Federal officials later this week are expected to release, for the first time, enrollment data for the 36 states for which HealthCare.gov is handling enrollment.
That number is expected to be very low. The Wall Street Journal on Monday reported that enrollment to date is likely to be less than 50,000, while The Washington Posthas said it is closer to 40,000. Those numbers are about 10 times less than a prior government estimate that 500,000 people would enroll in the month of October alone, and the government’s stated goal of enrolling 7 million people in Obamacare insurance by next spring.
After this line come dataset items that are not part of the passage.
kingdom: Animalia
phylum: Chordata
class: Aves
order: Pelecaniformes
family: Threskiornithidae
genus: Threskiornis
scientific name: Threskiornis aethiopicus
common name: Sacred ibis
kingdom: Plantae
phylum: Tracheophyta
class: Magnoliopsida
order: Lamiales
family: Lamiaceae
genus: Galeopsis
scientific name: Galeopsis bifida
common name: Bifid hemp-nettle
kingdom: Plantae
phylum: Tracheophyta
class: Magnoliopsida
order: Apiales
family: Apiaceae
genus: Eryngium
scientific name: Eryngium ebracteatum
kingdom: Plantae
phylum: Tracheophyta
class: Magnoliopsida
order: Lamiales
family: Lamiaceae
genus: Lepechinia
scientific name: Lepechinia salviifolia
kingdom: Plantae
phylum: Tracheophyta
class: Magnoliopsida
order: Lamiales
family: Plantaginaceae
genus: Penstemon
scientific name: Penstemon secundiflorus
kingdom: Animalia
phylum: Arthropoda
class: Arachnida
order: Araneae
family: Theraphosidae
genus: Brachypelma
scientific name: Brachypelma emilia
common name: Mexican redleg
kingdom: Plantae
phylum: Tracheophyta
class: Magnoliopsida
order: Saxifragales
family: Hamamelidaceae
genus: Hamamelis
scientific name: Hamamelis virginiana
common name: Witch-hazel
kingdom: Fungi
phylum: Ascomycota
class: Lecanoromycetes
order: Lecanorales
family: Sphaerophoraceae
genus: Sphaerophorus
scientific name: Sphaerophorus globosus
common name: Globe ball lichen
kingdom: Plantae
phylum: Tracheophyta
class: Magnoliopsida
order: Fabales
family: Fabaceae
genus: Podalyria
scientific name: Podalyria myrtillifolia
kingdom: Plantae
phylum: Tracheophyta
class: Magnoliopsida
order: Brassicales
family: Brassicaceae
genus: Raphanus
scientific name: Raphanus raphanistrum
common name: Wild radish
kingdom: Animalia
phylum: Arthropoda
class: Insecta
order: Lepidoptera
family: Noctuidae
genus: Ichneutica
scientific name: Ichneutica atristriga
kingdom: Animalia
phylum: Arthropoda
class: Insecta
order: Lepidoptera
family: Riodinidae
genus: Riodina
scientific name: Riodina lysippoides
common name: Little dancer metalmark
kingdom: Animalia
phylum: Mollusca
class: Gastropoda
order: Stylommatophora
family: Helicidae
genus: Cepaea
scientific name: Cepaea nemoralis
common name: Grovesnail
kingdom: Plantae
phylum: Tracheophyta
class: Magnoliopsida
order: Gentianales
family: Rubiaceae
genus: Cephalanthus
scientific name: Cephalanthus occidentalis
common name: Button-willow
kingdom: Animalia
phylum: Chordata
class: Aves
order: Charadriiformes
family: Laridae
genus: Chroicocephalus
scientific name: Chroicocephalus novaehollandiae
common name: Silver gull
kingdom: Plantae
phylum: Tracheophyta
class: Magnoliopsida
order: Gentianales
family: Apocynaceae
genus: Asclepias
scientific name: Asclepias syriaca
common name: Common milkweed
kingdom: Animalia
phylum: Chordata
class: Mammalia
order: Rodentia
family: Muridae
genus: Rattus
Another stark contrast was provided by New York’s own, state run-health health insurance marketplace, which on Tuesday said it has enrolled more than 48,000 people in insurance. While nearly half of those people will be covered by Medicaid, the rest signed up for the same type of privately issued insurance that is being sold on HealthCare.gov.
Bataille would not confirm the media-reported enrollment numbers for HealthCare.gov site, but did say initial enrollment is likely to be “low.”
She also confirmed a Washington Post story that said the enrollment figure reported by the government will include anyone who has created an account and actually selected an insurance plan. Some people who have not yet paid premiums for their selected plan will be included in that enrollment total, which Bataille said reflects the fact that people have until Dec. 15 to make their first payment to ensure that coverage kicks in Jan. 1.
Bataille said she did not know if the enrollment data will be broken out demographically to reflect the age of the enrollees.
There is intense interest in the question of the age of the people enrolling in Obamacare insurance because insurers need a fairly large number of younger, healthier people to sign up for coverage to offset the costs incurred from paying out benefits to older, sicker enrollees.
Over the weekend, the team of private contractors and government workers trying to fix HealthCare.gov tackled a variety of hardware and software issues, according to Bataille.
The team added “two, large-scale data storage units” and made a series of software fixes “that addressed dozens of outstanding issues,” she said.
“The site is getting better each week, and by the end of November will be working smoothly for the vast majority of users,” Bataille said.
The end of November is a key target, because of the Dec. 15 deadline to enroll in coverage beginning Jan. 1. However, open enrollment in Obamacare continues through March 31, the deadline for nearly all Americans to obtain some form of health coverage or face a tax penalty.
Despite Bataille’s prediction, the White House is engaged in a series of ongoing discussions about what to do if the Nov. 30 deadline is not reached. The options reportedly on the table include extending the open enrollment period, which is strongly opposed by the insurance industry, and raising the income maximums for qualifying for government subsidies to buy coverage.